Directive - Set down all of the records word for word.

Excerpted data -
════════════════

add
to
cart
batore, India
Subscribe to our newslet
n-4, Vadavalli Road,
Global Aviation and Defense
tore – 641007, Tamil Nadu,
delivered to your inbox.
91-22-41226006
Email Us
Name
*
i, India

════════════════

Solution for this exercise -
add
to
cart
batore, India
Subscribe to our newslet
n-4, Vadavalli Road,
Global Aviation and Defense
tore – 641007, Tamil Nadu,
delivered to your inbox.
91-22-41226006
Email Us
Name
*
i, India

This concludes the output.